Mom and son find the truth

She leaned close to me and, barely in front of a torrent of tears, she blubbered:

“I’m pregnant!”

**************************

Gail kept splashing water from the gushing faucet onto her face. Then she would look into the mirror, assess the redness of her eyes, and repeat the process.

We had adjourned to the bathroom when even I thought she might be loud enough to impinge on the sports fans below.

“I can’t believe it, I can’t believe it …” she chanted over and over again.

I gave her time to react, process, mull—whatever she was needing to do. My patience was rewarded by a new chant:

“Stupid, stupid , STUPID!”

“Come. Sit,” I soothed.

We traded places. She sat on the edge of the tub and I wet a facecloth at the sink. Then I sat beside her and gently washed her face.

“Ready to tell me how this happened. You know I won’t judge you.”

Gail grabbed the facecloth from my hand and, with eyes as wide as I’ve ever seen, croaked: “Oh, but you will. You will!”

“Let’s take it one step at a time. I’ll ask easy questions. Little ones. And you … all you have to do is answer.” I lifted her chin in put my forehead against hers. “Okay?”

She nodded and took a deep breath, then blew it out.

“First thing: are you definitely sure you’re pregnant. You know your period had been irregular for the past year.”

“Yes! Yes! I’m sure!
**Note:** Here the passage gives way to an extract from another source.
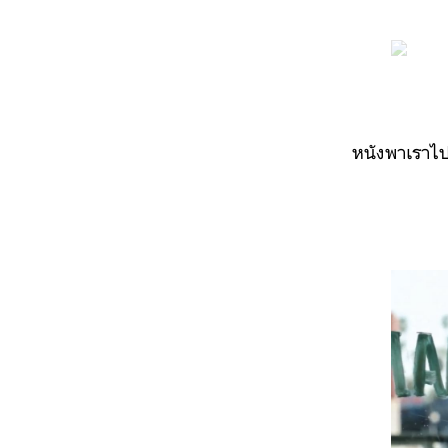
หนังพาเราไปดำดิ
I’ve bought so many of those goddam pregnancy tests my car can drive itself to every drug store in town! Every piss I’ve taken in the past three days has been onto a piece of plastic.”

“And …?”

“And every single one had a big, clear plus sign or the friggin’ word ‘pregnant’ on it. So yeah, I’m sure. Very sure. And I can feel it. Something told me—just like I knew immediately with the twins. I knew then, and I know now! I’m knocked up—but good.”

“Does Vance know?” I thought that was a good and logical question. Gail differed.

“Vance? Are you shittin’ me! Be serious! You know Vance. You know we haven’t … He hasn’t been interested in a long, long, looong time. And besides, all those years ago, after the twins were born and he said ‘Good, we got one of each’ and he went out and got—”

“A vasectomy,” I added.

“Yeah, a vasectomy. Shooting blanks for over twenty years.”

I sighed. Without the aid of the “snip, snip,” Ned had also been “shooting blanks” for all of Doug’s life. We had been trying to get pregnant all those years, and now, I didn’t know if it bothered me more that we had failed, or that I knew I had finally given up.

“So Vance isn’t …?”

“No Vance isn’t. He isn’t. He isn’t,” she said in a mean and mocking tone. “He isn’t the father.”

Then she cried again. I cradled her face into my shoulder, as much to muffle her sobs as to comfort.

A light knock on the door startled us both. Ned’s voice drifted through the wood: “Game’s over and Vance is ready to leave. Everything Okay in there?”

Gail lifted her head off my shoulder, and sounding like she was half under water blurted loudly: “Woman problems”

“Uh-oh!” came from the other side of the door, then footsteps getting fainter.